[Stored data]
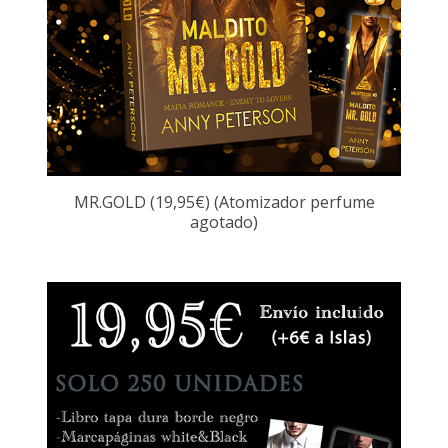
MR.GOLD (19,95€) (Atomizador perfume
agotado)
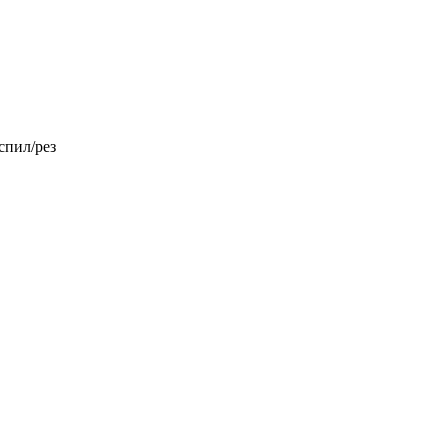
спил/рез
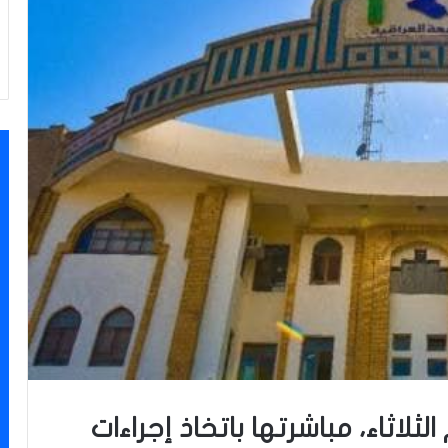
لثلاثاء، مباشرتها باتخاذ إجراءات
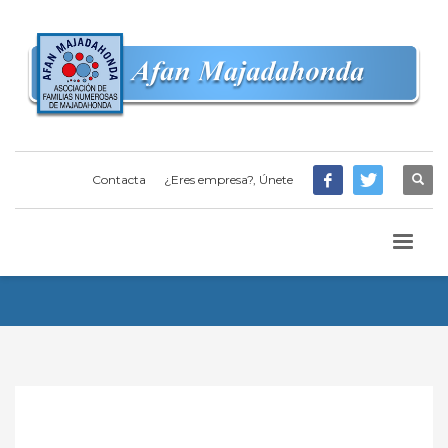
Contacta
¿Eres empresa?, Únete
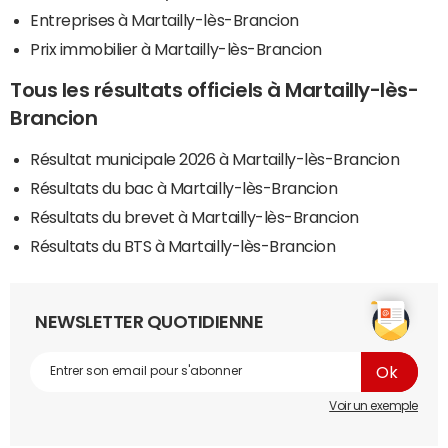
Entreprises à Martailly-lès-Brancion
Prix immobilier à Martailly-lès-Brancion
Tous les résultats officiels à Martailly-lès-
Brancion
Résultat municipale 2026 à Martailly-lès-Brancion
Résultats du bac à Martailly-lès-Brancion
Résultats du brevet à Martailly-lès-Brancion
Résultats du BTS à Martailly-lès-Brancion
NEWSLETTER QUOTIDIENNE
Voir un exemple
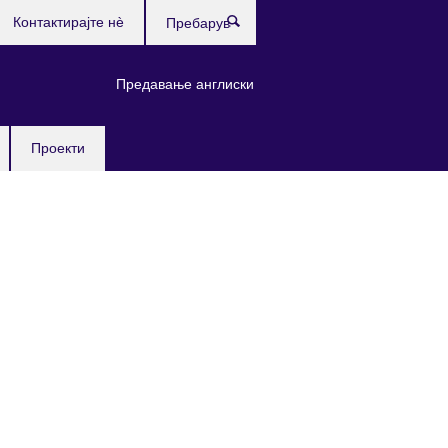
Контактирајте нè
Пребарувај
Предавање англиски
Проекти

...

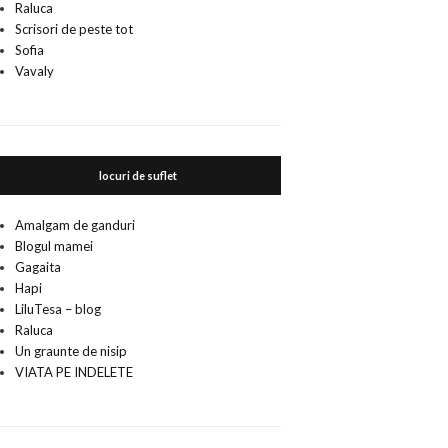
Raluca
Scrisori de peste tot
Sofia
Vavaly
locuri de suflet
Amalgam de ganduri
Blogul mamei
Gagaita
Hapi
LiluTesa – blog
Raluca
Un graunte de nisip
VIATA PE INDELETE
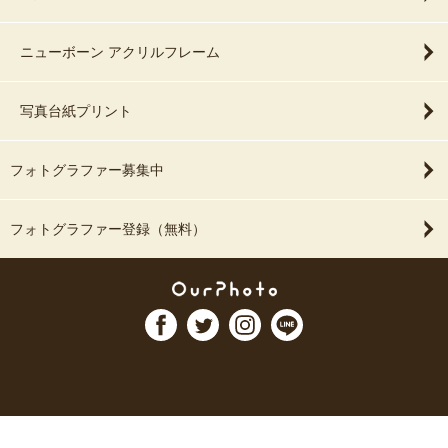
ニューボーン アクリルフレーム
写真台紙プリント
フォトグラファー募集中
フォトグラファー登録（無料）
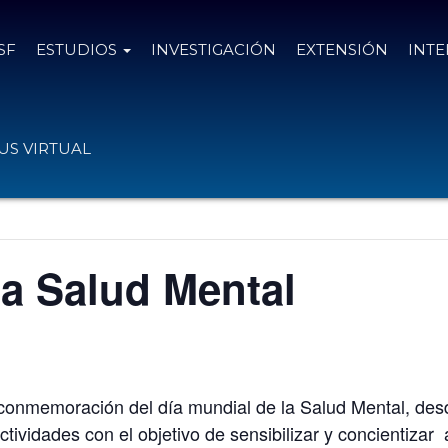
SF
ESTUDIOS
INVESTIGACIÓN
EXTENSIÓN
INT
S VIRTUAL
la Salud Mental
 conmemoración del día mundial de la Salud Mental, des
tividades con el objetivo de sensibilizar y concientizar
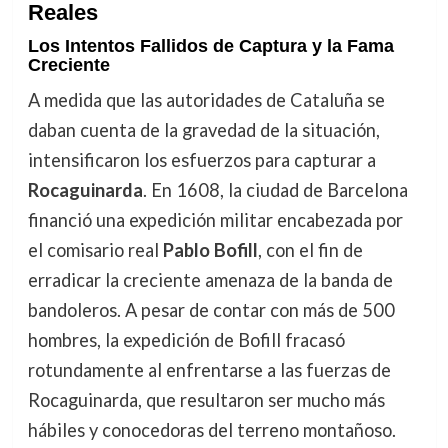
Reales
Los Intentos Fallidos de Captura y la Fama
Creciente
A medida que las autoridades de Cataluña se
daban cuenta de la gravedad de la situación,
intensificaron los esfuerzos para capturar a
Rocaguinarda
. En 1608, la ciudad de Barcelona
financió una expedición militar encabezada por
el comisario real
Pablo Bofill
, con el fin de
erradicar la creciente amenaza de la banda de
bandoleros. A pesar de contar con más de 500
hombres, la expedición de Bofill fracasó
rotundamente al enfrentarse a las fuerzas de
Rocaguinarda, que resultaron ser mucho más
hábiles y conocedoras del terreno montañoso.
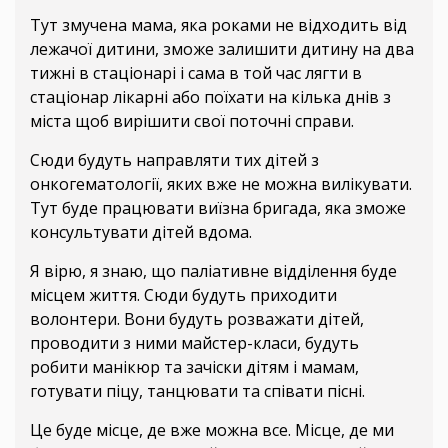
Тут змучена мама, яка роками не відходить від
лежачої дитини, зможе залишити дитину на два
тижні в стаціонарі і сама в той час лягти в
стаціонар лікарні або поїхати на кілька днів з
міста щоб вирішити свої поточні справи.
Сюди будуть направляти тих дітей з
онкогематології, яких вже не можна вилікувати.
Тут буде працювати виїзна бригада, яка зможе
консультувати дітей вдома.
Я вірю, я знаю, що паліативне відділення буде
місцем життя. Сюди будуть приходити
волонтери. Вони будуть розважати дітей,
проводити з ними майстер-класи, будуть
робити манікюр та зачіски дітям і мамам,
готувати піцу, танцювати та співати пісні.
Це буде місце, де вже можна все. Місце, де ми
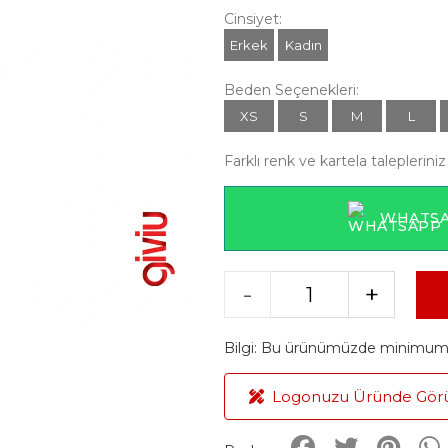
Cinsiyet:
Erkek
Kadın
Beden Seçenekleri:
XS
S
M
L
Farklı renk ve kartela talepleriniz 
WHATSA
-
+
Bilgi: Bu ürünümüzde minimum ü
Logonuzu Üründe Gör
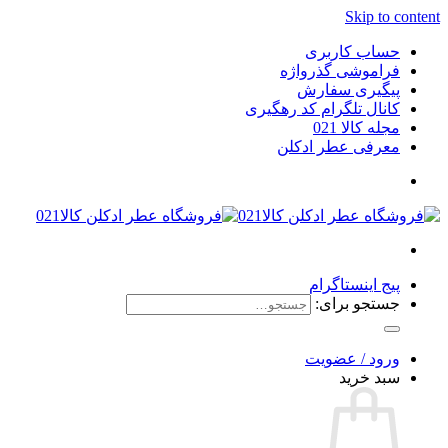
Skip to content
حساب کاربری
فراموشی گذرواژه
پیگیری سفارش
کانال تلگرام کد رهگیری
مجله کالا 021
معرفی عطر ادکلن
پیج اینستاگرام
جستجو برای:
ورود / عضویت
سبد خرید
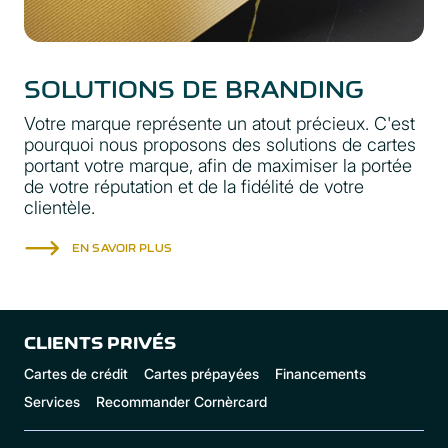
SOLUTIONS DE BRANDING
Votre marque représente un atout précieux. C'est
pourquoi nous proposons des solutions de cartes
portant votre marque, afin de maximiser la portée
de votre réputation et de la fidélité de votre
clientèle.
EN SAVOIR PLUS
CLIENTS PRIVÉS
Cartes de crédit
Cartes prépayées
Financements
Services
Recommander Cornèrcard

---

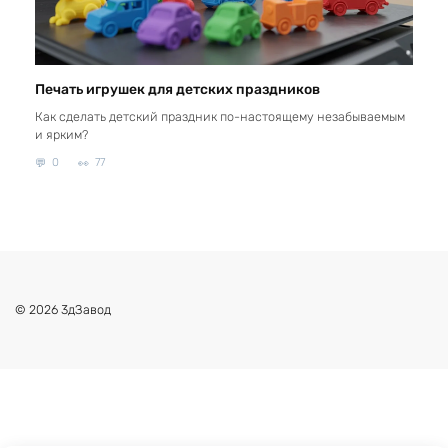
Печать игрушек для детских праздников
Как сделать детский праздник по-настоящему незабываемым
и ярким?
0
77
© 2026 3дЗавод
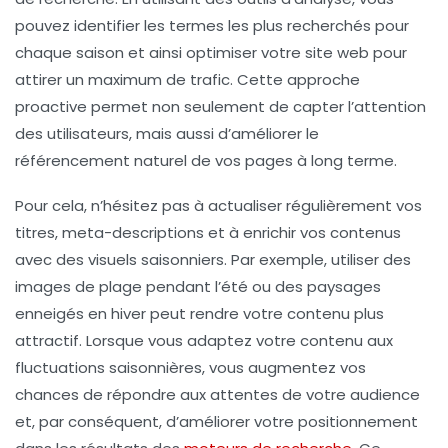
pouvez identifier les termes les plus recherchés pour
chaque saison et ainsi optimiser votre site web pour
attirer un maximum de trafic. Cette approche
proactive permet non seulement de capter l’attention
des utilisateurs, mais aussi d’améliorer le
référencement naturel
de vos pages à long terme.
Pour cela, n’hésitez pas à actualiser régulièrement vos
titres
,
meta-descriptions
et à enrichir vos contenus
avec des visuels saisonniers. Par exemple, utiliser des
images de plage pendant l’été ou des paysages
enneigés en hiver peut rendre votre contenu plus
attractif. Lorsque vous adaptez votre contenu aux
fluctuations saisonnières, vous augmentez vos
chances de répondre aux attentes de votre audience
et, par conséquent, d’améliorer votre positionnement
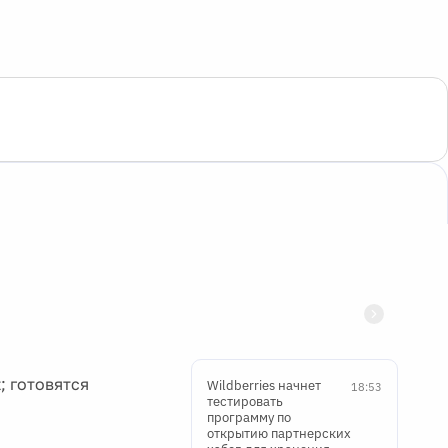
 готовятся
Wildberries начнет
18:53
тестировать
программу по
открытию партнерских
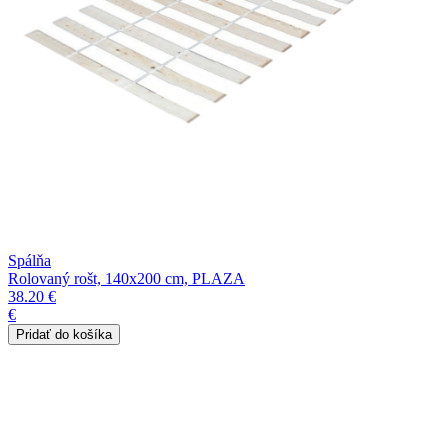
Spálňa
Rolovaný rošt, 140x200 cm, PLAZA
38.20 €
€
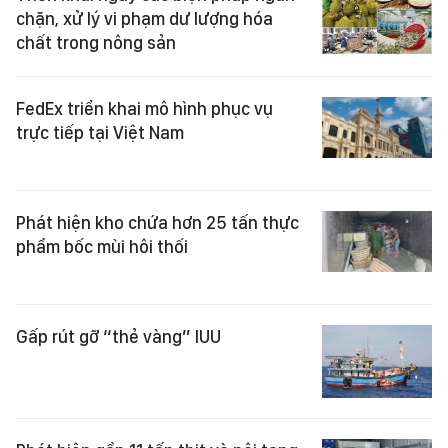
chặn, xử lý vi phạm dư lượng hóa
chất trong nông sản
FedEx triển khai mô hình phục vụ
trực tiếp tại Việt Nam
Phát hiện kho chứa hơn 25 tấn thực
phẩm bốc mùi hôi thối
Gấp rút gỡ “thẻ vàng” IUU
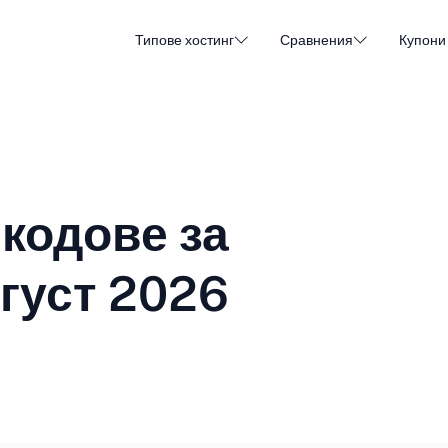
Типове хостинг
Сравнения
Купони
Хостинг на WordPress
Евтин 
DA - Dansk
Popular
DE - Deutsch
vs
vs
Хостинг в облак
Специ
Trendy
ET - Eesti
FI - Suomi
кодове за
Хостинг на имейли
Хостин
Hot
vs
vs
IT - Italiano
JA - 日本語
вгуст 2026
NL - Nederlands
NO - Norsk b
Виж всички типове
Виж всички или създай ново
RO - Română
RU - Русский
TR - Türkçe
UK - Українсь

What is required: Can you repeat the lines of the stored data from the line with "MR.GOLD (19,95€) (Atomizador perfume" up to and including the line with "Voir un exemple", leaving the pictures out of your answer?

Answer to the exercise:
MR.GOLD (19,95€) (Atomizador perfume
agotado)
спил/рез
لثلاثاء، مباشرتها باتخاذ إجراءات
Contacta
¿Eres empresa?, Únete
Entreprises à Martailly-lès-Brancion
Prix immobilier à Martailly-lès-Brancion
Tous les résultats officiels à Martailly-lès-
Brancion
Résultat municipale 2026 à Martailly-lès-Brancion
Résultats du bac à Martailly-lès-Brancion
Résultats du brevet à Martailly-lès-Brancion
Résultats du BTS à Martailly-lès-Brancion
NEWSLETTER QUOTIDIENNE
Voir un exemple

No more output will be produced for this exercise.